> Work item A
Quote the stretch of the patch reply from "Re: [PATCH 3/4]" through "the !nested_npt path." word for word.
> Work item B
Answer these questions from the patch reply, marking each answer with its number:
(i) Which two files does the patch change?
(ii) Which ioctl, when userspace uses it instead of KVM_SET_SREGS2, leads to the user-visible bug?
(iii) Which Intel VMCS fields are contrasted with SVM's lack of cached PDPTR state?

> Excerpt provided
★ ★ ★ ★ ★ ★ ★

Re: [PATCH 3/4] KVM: nSVM: invalidate cached PDPTRs across nested NPT transitions
From: Sean Christopherson
Date: Wed May 27 2026 - 19:53:35 EST
On Wed, May 27, 2026, Paolo Bonzini wrote:
> When L2 runs under nested NPT and uses PAE paging, KVM's cached PDPTRs
> in mmu->pdptrs[] can hold stale or wrong values after nested
> transitions and across migration restore, because both
> nested_svm_load_cr3() and svm_get_nested_state_pages() only refresh
> PDPTRs on the !nested_npt path.
>
> The user-visible bug is on migration restore of an L2 running with nested
> NPT and 32-bit PAE paging, if userspace uses KVM_SET_SREGS rather than
> KVM_SET_SREGS2. In that case, load_pdptrs() leaves VCPU_EXREG_PDPTR
> marked as available, and kvm_pdptr_read() will use a stale translation
> that used L1 GPAs instead of L2 nGPAs. svm_get_nested_state_pages()
> runs on first KVM_RUN but skips the refresh because nested_npt_enabled()
> is true. The CPU itself reads L2's PDPTRs correctly from memory via
> L1's NPT, but KVM-side walking of guest PAE page tables uses the bogus
> cached values.
>
> Unlike Intel's GUEST_PDPTR0..3 fields in the VMCS, SVM has no
> VMCB-cached PDPTR state: the in-memory PDPTEs at the current CR3 are
> the only source of truth, and svm_cache_reg(VCPU_EXREG_PDPTR) simply
> reloads them from memory via load_pdptrs(). Clearing the avail
> bit (and the dirty bit because !avail/dirty is invalid) to force
> a reload when PDPTRs as needed fixes the bug.
>
> Do the same for nested_svm_load_cr3()'s nested_npt branch, so that
> the invariant "PDPTRs need reloading" is handled similarly for both
> immediate and deferred loading.
>
> Signed-off-by: Paolo Bonzini <pbonzini@xxxxxxxxxx>
> ---
> arch/x86/kvm/kvm_cache_regs.h | 8 ++++++++
> arch/x86/kvm/svm/nested.c | 27 ++++++++++++++++++---------
> 2 files changed, 26 insertions(+), 9 deletions(-)
>
> diff --git a/arch/x86/kvm/kvm_cache_regs.h b/arch/x86/kvm/kvm_cache_regs.h
> index 2ae492ad6412..6bae5db5a54e 100644
> --- a/arch/x86/kvm/kvm_cache_regs.h
> +++ b/arch/x86/kvm/kvm_cache_regs.h
> @@ -77,6 +77,14 @@ static inline bool kvm_register_is_dirty(struct kvm_vcpu *vcpu,
> return test_bit(reg, vcpu->arch.regs_dirty);
> }
>
> +static inline void kvm_register_mark_for_reload(struct kvm_vcpu *vcpu,
> + enum kvm_reg reg)

★ ★ ★ ★ ★ ★ ★

> Supplied material
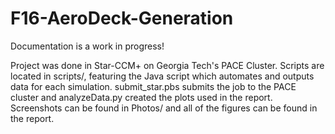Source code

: # F16-AeroDeck-Generation
Documentation is a work in progress!

Project was done in Star-CCM+ on Georgia Tech's PACE Cluster. Scripts are located in scripts/, featuring the Java script which automates and outputs data for each simulation. submit_star.pbs submits the job to the PACE cluster and analyzeData.py created the plots used in the report. Screenshots can be found in Photos/ and all of the figures can be found in the report.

★ ★ ★ ★ ★ ★ ★

> Final answer A
Re: [PATCH 3/4] KVM: nSVM: invalidate cached PDPTRs across nested NPT transitions
From: Sean Christopherson
Date: Wed May 27 2026 - 19:53:35 EST
On Wed, May 27, 2026, Paolo Bonzini wrote:
> When L2 runs under nested NPT and uses PAE paging, KVM's cached PDPTRs
> in mmu->pdptrs[] can hold stale or wrong values after nested
> transitions and across migration restore, because both
> nested_svm_load_cr3() and svm_get_nested_state_pages() only refresh
> PDPTRs on the !nested_npt path.

> Final answer B
(i) arch/x86/kvm/kvm_cache_regs.h and arch/x86/kvm/svm/nested.c
(ii) KVM_SET_SREGS
(iii) GUEST_PDPTR0..3